Jack could understand that. It wasn’t just her personal life that was changing, her career and work life was about to take on a drastically different path, “You know I’m reaching the end of my use-by date in the field Carter. You might need to take a step back from missions right now, but it’s not the end, and trust me, we can figure something out. Get you back on SG1”

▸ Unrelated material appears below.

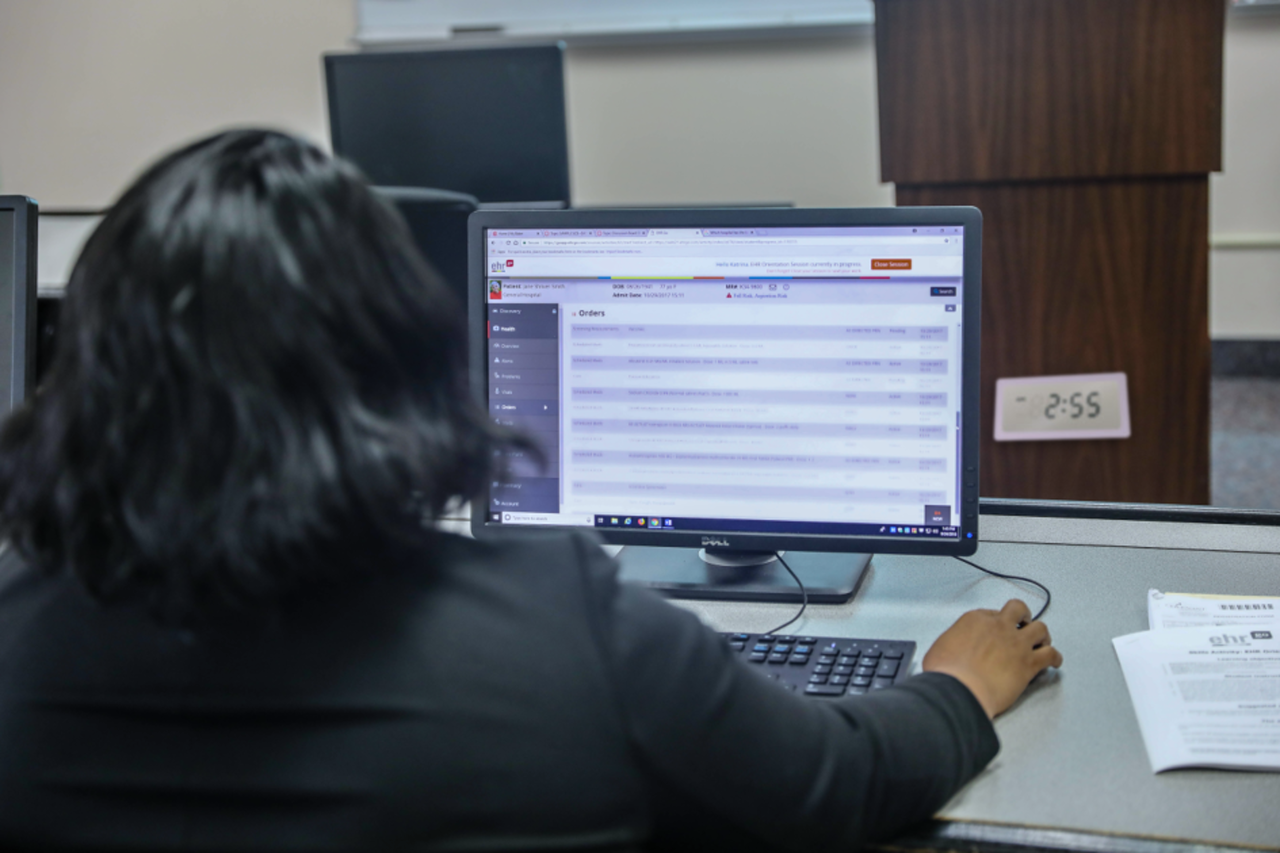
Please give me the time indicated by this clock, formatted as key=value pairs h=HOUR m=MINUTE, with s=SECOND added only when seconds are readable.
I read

"In some ways, it feels as though my work is over,” Sam looked down as she spoke, “I know it sounds stupid but my career has been my whole life.”
"I get that Carter,” Jack said gently, “It would be cruel to take you away from something you love, something you're so damn good at. And it’s not the end, a break perhaps, but I can’t ever see the SGC letting you go.”
"Maybe,” Sam murmured.
"No maybe about it,” Jack raised his eyebrows, “The Earth would have been gone ten times over if it wasn’t for that brain of yours. You might be taking a bit of a different role, but you’ll be building reactors and preventing wormhole catastrophes again before you know it.”
"With a baby on my hip?” Sam raised her eyebrows in return.
"Any kid of yours will probably have memorised the periodic table by age 2 Carter,” Jack grinned, “But in the chance the kid takes after me, I could always do the stay-at-home dad gig.”
"You wouldn’t get bored?” Sam questioned.
Jack laughed, “I’m pretty sure I can find things to amuse myself outside of work. That’s never been a problem for me.”
Jack could still see the uncertainty written on her face. While he was doing the whole parenthood thing for the second time, Carter on the other hand was brand new to the mom role.
"You’ve always been more than just your career Sam,” Jack said, “And you can be more that just a mom too. It doesn’t limit you to one role for the rest of your life.”
"I know,” Sam accepted his words, change was inevitable, and maybe it wasn‘t going to be like she had thought, “But we need to take things slow. Start again.”
"I can do that. Take things as slow as you need.” Jack made sure to hold her gaze as he spoke, “I’d never pressure you Carter.”
"I know,” Sam let out a sharp breath, “The last few days… It’s like I’ve slipped back into my life but I’ve missed the last few years and everything has moved on. I‘m not ready yet. But I can‘t go back. We can‘t go back.”
"I don’t want to go back,” Jack said firmly, “On the planet, what Jonah had; that's what I want. It’s what I’ve wanted since before the damn stamp.”
Jack watched as heat rose in Sam’s cheeks, “I wanted it too. I just, never thought we’d get the chance.” One hand slipped down to rest against her belly and she looked down at where it lay.
"So we’re really going to do this?” Jack asked hopefully, his hand reaching out to press against hers where it rested on her stomach, “You want to give us a chance?”
Sam nodded, and gave him a tremulous smile, “Yeah, I want to. Just slow.”
"Do you think staying for pizza would be slow enough for you?” Jack suggested lightly, “We could stay in, catch up on the news.” His eyes made it clear there was no pressure for her to stay.
Sam took a deep breath, “Change the pizza to Thai and that sounds good to me.”
Jack grinned, “Who am I to argue with a pregnant lady.”